• _EXCERPT_
%%

What we discussed above is overshadowing the step up in costs and operating expenses, as well as capex levels for 2026. For the coming year, Meta telegraphed that total cost, and expenses will rise to $162 billion-$169 billion vs. just under $118 billion in 2025, while capex will climb to $115 billion-$135 billion, up from $72.2 billion in 2025. No matter how you slice it, those are some big increases and ones that will restrict margin expansion in the coming quarters. But as you can guess, that ramp in capex levels bodes very well for our chip holdings as well as Arista Networks (ANET) , which counts Meta as a key customer.
Why Meta Is 'Working,' But Others Aren't
So why are Meta shares “working” today, when others such as Microsoft (MSFT) and ServiceNow (NOW) are not? What’s different in those reports and comments, keeping in mind Meta’s spending plans for this year?

%%

• _Stored data entries_
%%

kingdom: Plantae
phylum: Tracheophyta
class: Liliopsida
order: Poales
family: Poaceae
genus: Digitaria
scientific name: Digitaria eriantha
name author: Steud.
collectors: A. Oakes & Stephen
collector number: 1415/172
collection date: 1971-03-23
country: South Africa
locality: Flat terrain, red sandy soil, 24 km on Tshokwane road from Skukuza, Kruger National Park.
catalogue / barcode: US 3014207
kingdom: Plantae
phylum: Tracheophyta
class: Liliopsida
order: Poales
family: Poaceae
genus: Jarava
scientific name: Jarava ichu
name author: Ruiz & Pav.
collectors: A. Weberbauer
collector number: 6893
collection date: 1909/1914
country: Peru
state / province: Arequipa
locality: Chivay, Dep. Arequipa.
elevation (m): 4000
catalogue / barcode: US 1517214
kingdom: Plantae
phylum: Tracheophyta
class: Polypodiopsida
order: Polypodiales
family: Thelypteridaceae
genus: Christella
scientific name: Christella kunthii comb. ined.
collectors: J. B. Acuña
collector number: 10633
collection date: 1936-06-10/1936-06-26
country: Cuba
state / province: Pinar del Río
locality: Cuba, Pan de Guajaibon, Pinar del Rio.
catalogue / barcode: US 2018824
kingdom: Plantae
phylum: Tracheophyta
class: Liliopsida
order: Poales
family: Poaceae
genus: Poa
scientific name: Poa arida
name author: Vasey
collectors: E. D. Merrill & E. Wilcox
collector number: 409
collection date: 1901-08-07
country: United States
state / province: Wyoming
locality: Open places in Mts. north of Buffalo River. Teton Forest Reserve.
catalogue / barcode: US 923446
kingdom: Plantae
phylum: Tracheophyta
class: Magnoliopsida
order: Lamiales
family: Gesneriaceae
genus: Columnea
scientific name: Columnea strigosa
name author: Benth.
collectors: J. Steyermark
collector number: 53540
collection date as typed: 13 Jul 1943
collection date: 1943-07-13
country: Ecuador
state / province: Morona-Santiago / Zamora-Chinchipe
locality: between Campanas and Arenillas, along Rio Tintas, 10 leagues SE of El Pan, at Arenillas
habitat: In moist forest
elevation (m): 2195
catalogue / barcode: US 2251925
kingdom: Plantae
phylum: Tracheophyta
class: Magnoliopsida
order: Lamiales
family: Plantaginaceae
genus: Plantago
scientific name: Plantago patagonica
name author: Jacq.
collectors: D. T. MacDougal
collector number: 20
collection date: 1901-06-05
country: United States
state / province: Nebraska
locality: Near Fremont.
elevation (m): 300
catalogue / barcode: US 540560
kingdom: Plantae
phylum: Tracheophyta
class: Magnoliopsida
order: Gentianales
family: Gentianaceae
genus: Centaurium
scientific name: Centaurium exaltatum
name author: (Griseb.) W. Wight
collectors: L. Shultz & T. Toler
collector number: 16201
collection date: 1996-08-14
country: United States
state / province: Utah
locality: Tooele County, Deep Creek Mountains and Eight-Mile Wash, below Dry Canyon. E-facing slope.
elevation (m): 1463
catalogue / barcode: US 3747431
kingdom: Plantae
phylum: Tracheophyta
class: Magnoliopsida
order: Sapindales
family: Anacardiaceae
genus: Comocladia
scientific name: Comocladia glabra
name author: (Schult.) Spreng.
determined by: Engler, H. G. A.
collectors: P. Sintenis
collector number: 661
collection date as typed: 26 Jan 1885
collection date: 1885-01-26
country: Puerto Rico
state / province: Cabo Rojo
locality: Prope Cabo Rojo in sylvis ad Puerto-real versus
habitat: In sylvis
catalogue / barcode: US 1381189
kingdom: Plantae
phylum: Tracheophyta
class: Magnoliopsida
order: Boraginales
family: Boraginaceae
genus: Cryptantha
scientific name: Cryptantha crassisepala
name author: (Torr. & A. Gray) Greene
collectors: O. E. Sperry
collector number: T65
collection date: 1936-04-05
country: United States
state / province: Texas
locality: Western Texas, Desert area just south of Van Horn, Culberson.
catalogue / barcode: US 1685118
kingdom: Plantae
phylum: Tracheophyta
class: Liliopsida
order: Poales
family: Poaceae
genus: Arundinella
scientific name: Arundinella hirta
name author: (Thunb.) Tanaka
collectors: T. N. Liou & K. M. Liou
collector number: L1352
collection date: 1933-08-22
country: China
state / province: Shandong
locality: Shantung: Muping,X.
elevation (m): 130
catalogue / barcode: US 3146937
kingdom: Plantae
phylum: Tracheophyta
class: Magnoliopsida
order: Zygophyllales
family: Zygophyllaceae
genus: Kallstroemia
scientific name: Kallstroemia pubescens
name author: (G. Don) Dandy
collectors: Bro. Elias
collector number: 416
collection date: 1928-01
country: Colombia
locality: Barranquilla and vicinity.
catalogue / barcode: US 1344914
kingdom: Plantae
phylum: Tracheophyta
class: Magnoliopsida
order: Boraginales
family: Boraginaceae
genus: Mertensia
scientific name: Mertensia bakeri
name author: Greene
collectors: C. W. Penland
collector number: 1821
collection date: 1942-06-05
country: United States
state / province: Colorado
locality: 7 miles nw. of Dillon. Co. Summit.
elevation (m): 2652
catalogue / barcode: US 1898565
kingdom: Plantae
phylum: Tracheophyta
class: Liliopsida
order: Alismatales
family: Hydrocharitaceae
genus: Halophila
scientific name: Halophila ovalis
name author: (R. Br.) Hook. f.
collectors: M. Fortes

%%

Pick up the commentary on Meta's spending after its final sentence and continue it. The listing has no connection to the commentary on Meta's spending.

• _ANSWER SPACE_
If we had to put our finger on it, it would be that Meta is not only showing clear results of leveraging AI in its business, but it is also demonstrating how that effort is driving average revenue per person and operating cash flow higher. In other words, its reaping the benefits of investments to date. Some might call it the poster child for what AI can do in the enterprise, and while that's hard to refute, we would counter and say that impact is the mirror reason why HD Hyundai recently expanded its relationship with Palantir (PLTR) .
Connecting this back to ServiceNow and even Microsoft, the greater the number of companies that report similar benefits, the quicker we’ll see the cloud (no pun intended) over MSFT and NOW shares lift. We’ll also throw Palantir and Axon (AXON) shares into that basket as well.
Because we are still in the relatively early days of enterprise AI adoption, the real wave for those supportive comments may not show up until the March-quarter earnings season. That's another reason to remain patient and not make any rash actions when NOW shares are deeply oversold (RSI at 23.62) and MSFT shares are on the cusp of being oversold.
Let's remember too that it wasn't long ago that folks were down on META shares, and in relatively short order they went from being almost oversold to being overbought.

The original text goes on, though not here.